Please write out, exactly as given, the line that contains "286 58 108.37" and all lines that follow it through the end of the listing, and nothing else.

━━━━━━━━━━━━━━━━━━━━

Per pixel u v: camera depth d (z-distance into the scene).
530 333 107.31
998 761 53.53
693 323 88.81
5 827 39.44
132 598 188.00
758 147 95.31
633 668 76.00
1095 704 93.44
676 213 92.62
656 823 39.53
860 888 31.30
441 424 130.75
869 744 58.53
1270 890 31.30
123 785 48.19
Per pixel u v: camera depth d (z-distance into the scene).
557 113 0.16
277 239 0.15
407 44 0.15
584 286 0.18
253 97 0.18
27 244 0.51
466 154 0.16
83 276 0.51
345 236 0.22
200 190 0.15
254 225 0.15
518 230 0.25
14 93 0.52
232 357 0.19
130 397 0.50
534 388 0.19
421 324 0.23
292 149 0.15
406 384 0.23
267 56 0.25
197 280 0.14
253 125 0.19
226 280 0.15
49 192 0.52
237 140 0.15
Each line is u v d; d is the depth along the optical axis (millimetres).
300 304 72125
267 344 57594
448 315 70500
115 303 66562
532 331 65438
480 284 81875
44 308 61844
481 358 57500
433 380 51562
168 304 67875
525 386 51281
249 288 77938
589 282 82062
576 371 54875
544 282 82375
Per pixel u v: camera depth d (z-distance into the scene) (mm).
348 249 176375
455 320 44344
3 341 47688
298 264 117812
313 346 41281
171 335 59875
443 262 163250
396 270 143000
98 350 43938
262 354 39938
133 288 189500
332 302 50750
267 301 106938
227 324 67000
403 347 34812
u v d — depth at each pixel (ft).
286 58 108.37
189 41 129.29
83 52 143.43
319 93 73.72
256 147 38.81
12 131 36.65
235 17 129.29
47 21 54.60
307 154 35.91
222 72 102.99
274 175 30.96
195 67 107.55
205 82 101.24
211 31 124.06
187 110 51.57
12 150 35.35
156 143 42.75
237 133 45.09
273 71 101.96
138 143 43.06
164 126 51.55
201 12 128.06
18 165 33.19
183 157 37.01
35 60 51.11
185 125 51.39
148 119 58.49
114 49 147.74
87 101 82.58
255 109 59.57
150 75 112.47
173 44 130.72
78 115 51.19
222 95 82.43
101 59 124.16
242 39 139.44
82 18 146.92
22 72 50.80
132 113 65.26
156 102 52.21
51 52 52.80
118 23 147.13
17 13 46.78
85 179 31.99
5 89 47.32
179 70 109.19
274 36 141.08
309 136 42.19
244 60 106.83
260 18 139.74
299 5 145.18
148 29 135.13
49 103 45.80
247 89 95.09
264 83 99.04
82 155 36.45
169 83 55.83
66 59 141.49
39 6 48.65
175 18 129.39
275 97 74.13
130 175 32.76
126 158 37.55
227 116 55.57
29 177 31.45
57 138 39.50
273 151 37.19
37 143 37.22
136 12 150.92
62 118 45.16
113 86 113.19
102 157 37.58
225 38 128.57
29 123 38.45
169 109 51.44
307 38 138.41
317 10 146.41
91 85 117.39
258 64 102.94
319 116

━━━━━━━━━━━━━━━━━━━━

● **Exercise response**:
286 58 108.37
189 41 129.29
83 52 143.43
319 93 73.72
256 147 38.81
12 131 36.65
235 17 129.29
47 21 54.60
307 154 35.91
222 72 102.99
274 175 30.96
195 67 107.55
205 82 101.24
211 31 124.06
187 110 51.57
12 150 35.35
156 143 42.75
237 133 45.09
273 71 101.96
138 143 43.06
164 126 51.55
201 12 128.06
18 165 33.19
183 157 37.01
35 60 51.11
185 125 51.39
148 119 58.49
114 49 147.74
87 101 82.58
255 109 59.57
150 75 112.47
173 44 130.72
78 115 51.19
222 95 82.43
101 59 124.16
242 39 139.44
82 18 146.92
22 72 50.80
132 113 65.26
156 102 52.21
51 52 52.80
118 23 147.13
17 13 46.78
85 179 31.99
5 89 47.32
179 70 109.19
274 36 141.08
309 136 42.19
244 60 106.83
260 18 139.74
299 5 145.18
148 29 135.13
49 103 45.80
247 89 95.09
264 83 99.04
82 155 36.45
169 83 55.83
66 59 141.49
39 6 48.65
175 18 129.39
275 97 74.13
130 175 32.76
126 158 37.55
227 116 55.57
29 177 31.45
57 138 39.50
273 151 37.19
37 143 37.22
136 12 150.92
62 118 45.16
113 86 113.19
102 157 37.58
225 38 128.57
29 123 38.45
169 109 51.44
307 38 138.41
317 10 146.41
91 85 117.39
258 64 102.94
319 116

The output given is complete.